═══ Excerpted data

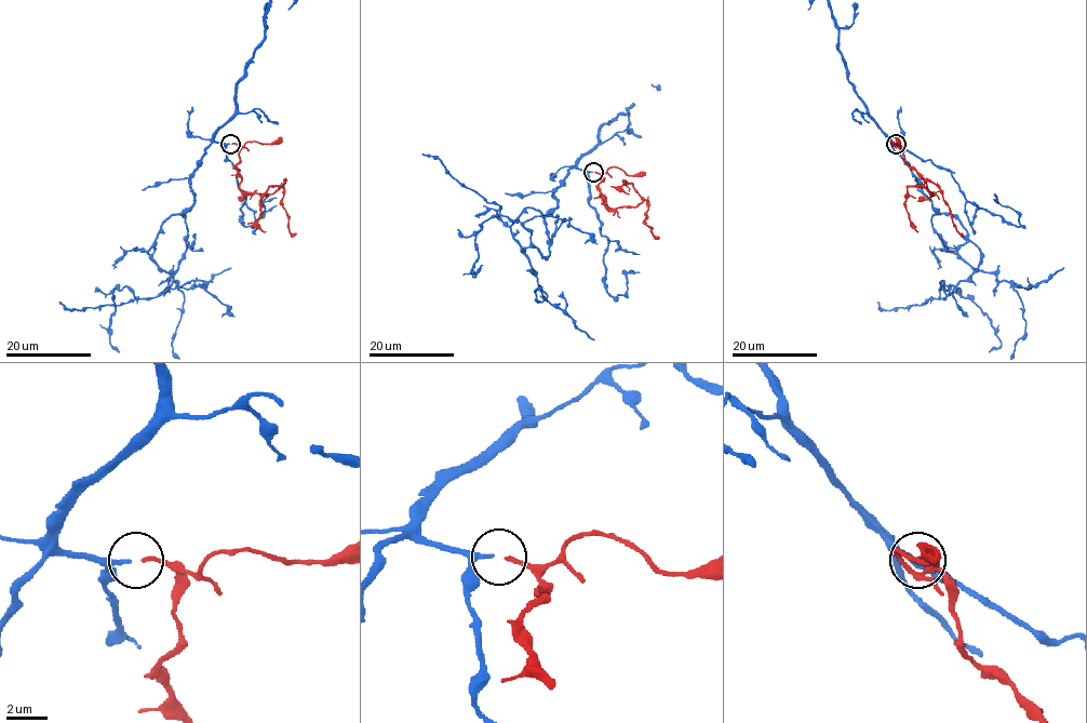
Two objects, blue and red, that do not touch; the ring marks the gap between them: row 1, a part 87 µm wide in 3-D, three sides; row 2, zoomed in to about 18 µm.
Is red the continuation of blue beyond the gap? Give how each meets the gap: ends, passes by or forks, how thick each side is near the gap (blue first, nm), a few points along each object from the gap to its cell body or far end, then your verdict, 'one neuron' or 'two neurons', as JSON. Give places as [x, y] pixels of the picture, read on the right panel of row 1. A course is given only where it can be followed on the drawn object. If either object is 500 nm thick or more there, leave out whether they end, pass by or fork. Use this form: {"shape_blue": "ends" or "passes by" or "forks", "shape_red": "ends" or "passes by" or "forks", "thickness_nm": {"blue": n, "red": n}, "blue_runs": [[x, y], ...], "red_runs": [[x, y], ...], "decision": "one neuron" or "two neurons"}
{"shape_blue": "ends", "shape_red": "ends", "thickness_nm": {"blue": 200, "red": 190}, "blue_runs": [[896, 144], [921, 190], [980, 251], [979, 267], [938, 298], [953, 286], [981, 309], [1001, 345], [989, 351]], "red_runs": [[896, 144], [904, 162], [933, 192], [924, 187], [931, 181], [939, 188], [956, 230], [963, 235]], "decision": "one neuron"}

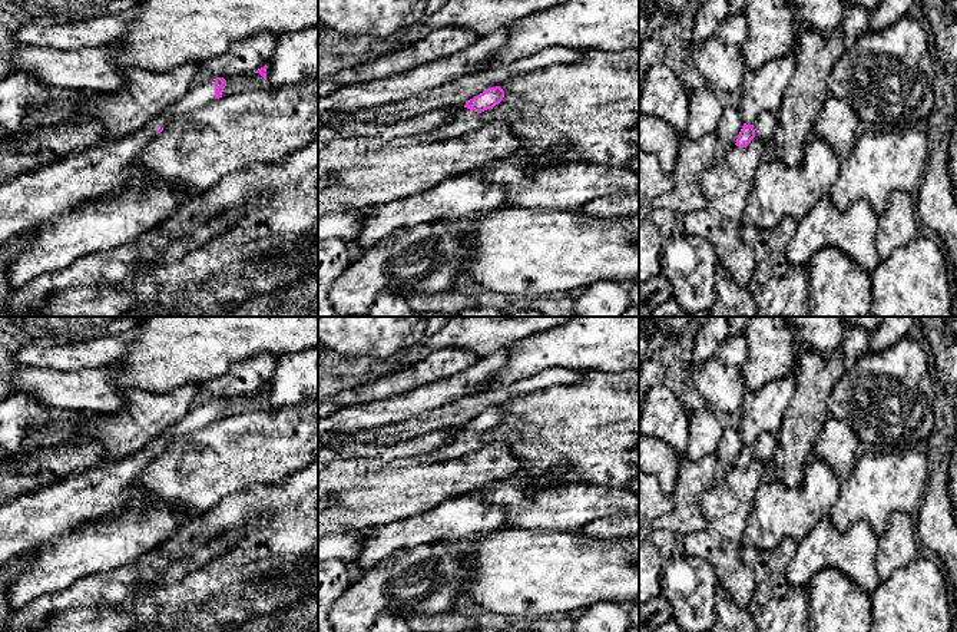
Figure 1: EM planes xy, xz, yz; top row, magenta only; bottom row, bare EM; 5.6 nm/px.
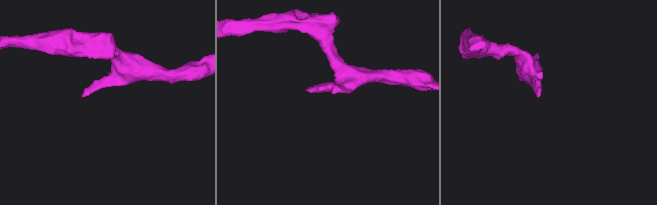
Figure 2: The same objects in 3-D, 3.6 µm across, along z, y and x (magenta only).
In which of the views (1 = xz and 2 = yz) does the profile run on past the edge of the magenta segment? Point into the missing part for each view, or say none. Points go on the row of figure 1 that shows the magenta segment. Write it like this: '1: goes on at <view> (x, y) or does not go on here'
1: goes on at xz (464, 121)
2: goes on at yz (764, 125)

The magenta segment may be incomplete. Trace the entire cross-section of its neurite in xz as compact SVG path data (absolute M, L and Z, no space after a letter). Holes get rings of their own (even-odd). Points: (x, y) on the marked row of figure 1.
M500 86L486 89L483 93L467 100L464 106L457 107L453 119L427 139L431 142L444 140L480 129L484 125L480 113L493 109L503 97L504 90Z

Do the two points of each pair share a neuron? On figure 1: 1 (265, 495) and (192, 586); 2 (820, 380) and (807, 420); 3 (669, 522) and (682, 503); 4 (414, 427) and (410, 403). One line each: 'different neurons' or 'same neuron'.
1: same neuron
2: same neuron
3: same neuron
4: different neurons

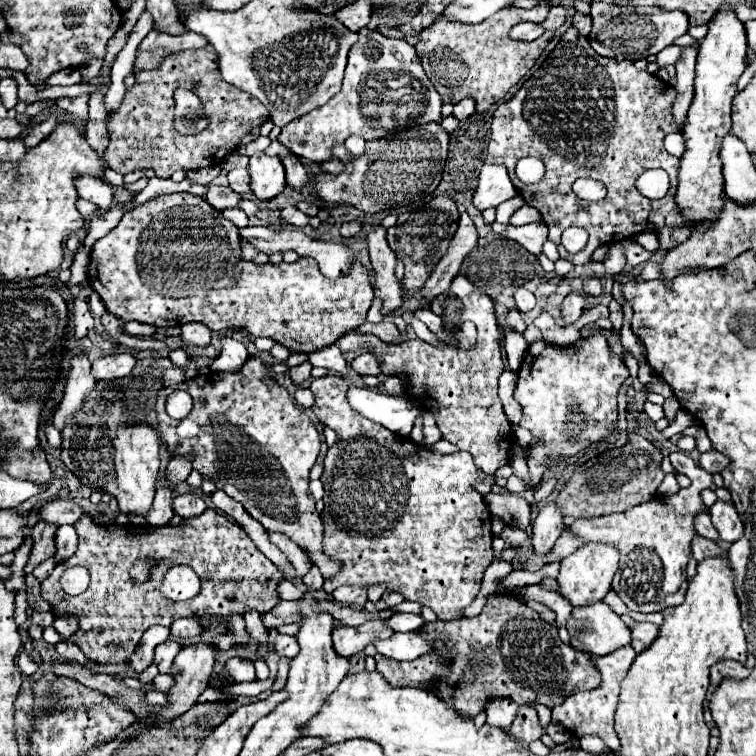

══════

- [Exercise goal]: Your copy should hold only the lines from the line with "In which of" through the end of the data above, both ends included, transcribed exactly and without pictures.

- [Result for this task]:
In which of the views (1 = xz and 2 = yz) does the profile run on past the edge of the magenta segment? Point into the missing part for each view, or say none. Points go on the row of figure 1 that shows the magenta segment. Write it like this: '1: goes on at <view> (x, y) or does not go on here'
1: goes on at xz (464, 121)
2: goes on at yz (764, 125)

The magenta segment may be incomplete. Trace the entire cross-section of its neurite in xz as compact SVG path data (absolute M, L and Z, no space after a letter). Holes get rings of their own (even-odd). Points: (x, y) on the marked row of figure 1.
M500 86L486 89L483 93L467 100L464 106L457 107L453 119L427 139L431 142L444 140L480 129L484 125L480 113L493 109L503 97L504 90Z

Do the two points of each pair share a neuron? On figure 1: 1 (265, 495) and (192, 586); 2 (820, 380) and (807, 420); 3 (669, 522) and (682, 503); 4 (414, 427) and (410, 403). One line each: 'different neurons' or 'same neuron'.
1: same neuron
2: same neuron
3: same neuron
4: different neurons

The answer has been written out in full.